TASK GOAL: Images do not belong in the copy. Retype all the entries below exactly.

MATERIAL FOR THIS TASK:
--- START ---

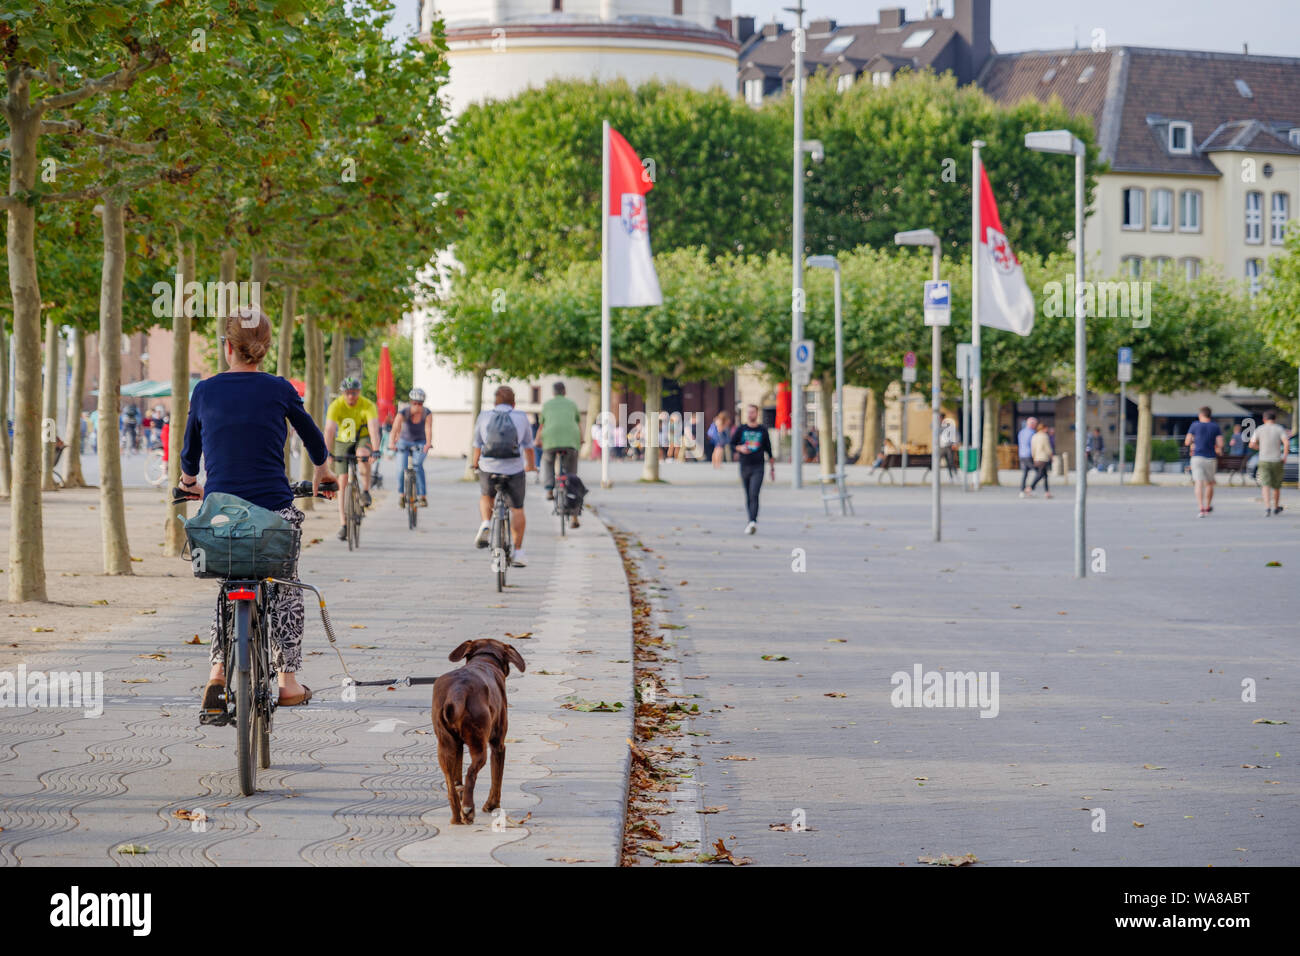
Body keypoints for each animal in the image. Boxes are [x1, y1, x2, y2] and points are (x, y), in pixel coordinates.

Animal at [431, 642, 522, 822]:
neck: (484, 659)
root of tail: (458, 691)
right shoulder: (498, 745)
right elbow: (496, 778)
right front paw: (492, 805)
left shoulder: (458, 745)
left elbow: (457, 773)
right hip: (479, 744)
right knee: (471, 773)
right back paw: (468, 808)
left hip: (445, 746)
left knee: (451, 785)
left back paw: (457, 817)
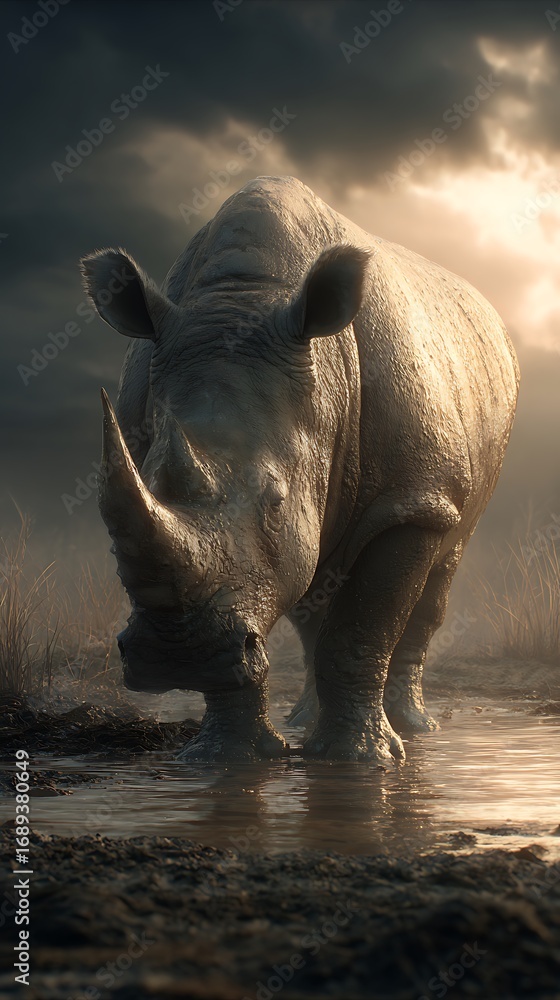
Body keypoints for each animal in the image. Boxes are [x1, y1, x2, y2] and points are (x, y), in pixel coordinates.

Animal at [81, 175, 519, 763]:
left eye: (277, 498)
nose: (176, 656)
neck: (243, 296)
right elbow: (270, 601)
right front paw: (227, 761)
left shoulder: (412, 497)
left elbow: (364, 626)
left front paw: (361, 761)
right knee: (313, 593)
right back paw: (307, 718)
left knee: (439, 569)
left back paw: (415, 728)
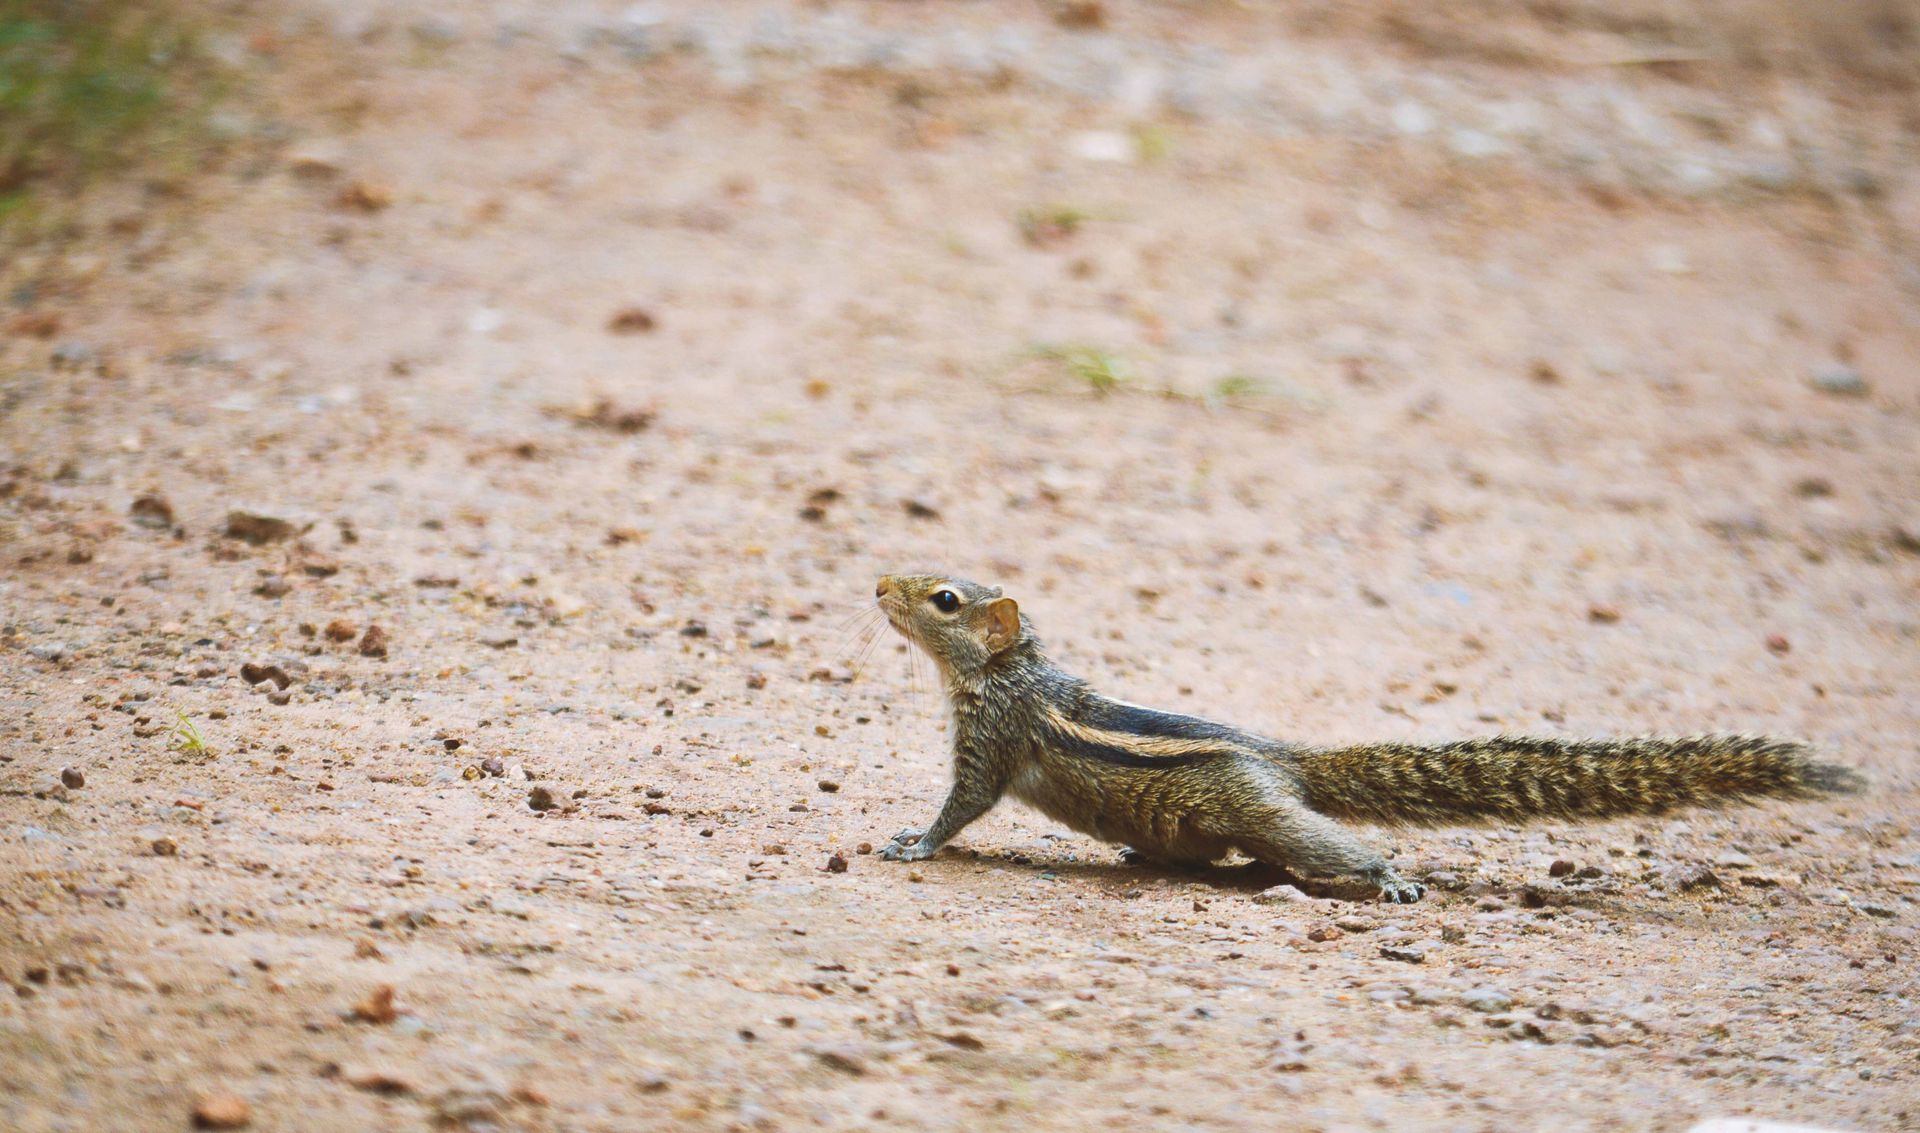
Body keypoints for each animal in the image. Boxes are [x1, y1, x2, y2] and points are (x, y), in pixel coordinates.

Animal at [871, 573, 1863, 903]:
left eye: (943, 599)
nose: (879, 583)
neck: (1011, 670)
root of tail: (1285, 759)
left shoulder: (992, 739)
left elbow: (962, 805)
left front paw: (911, 842)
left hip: (1261, 810)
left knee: (1326, 844)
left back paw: (1390, 879)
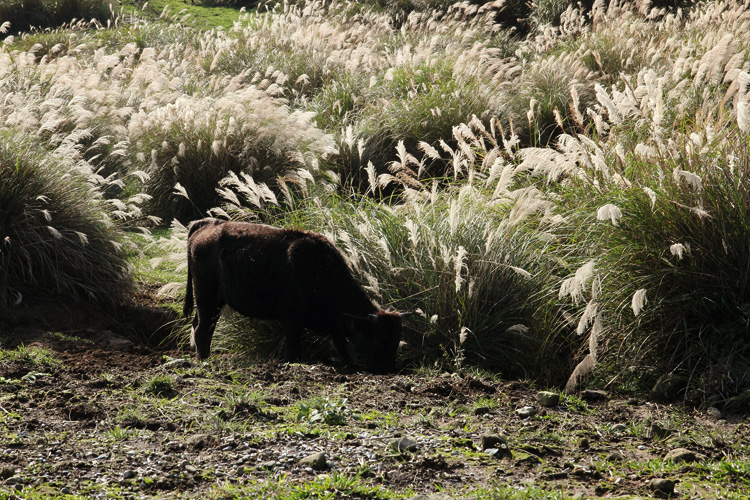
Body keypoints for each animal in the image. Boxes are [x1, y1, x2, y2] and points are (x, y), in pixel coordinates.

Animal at [183, 217, 408, 374]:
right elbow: (293, 350)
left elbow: (341, 346)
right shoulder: (292, 320)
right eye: (380, 338)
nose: (388, 369)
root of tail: (208, 225)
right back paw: (205, 361)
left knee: (203, 328)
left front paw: (349, 366)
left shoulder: (334, 323)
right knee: (202, 330)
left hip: (214, 303)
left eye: (397, 338)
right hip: (207, 298)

--- END ---

SOLUTION TO THIS TASK:
Body keypoints for each animal in the image. Boxes are [x1, y1, x2, y2] and points are (x, y), in pixel coordinates.

Animal at [431, 642, 522, 822]:
neck: (484, 659)
root of tail: (458, 691)
right shoulder: (498, 745)
right elbow: (496, 778)
right front paw: (492, 805)
left shoulder: (458, 745)
left elbow: (457, 773)
right hip: (479, 744)
right knee: (471, 773)
right back paw: (468, 808)
left hip: (445, 746)
left knee: (451, 785)
left back paw: (457, 817)
Body keypoints for each animal in the image. Boxes are [x1, y1, x2, y2] and points are (x, y), in pixel coordinates.

Animal at [81, 175, 519, 763]:
left eye: (277, 498)
nose: (176, 656)
neck: (243, 296)
right elbow: (270, 601)
right front paw: (227, 761)
left shoulder: (412, 497)
left elbow: (364, 626)
left front paw: (361, 761)
right knee: (313, 593)
right back paw: (307, 718)
left knee: (439, 569)
left back paw: (415, 728)
Body keypoints for each animal in the image. Boxes are [x1, y1, x2, y2] and points are (x, y), in pixel coordinates.

Animal at [871, 573, 1863, 903]:
left eye: (943, 599)
nose: (879, 583)
neck: (1011, 670)
root of tail: (1285, 759)
left shoulder: (992, 739)
left elbow: (962, 805)
left front paw: (911, 842)
left hip: (1261, 810)
left knee: (1326, 844)
left back paw: (1390, 879)
Body keypoints for each animal in the image. Boxes are [x1, y1, x2, y2] and points are (x, y), in pixel coordinates.

Animal at [183, 217, 408, 374]:
right elbow: (293, 350)
left elbow: (341, 346)
right shoulder: (292, 320)
right eye: (380, 338)
nose: (388, 369)
root of tail: (208, 225)
right back paw: (205, 361)
left knee: (203, 328)
left front paw: (349, 366)
left shoulder: (334, 323)
right knee: (202, 330)
left hip: (214, 303)
left eye: (397, 338)
right hip: (207, 298)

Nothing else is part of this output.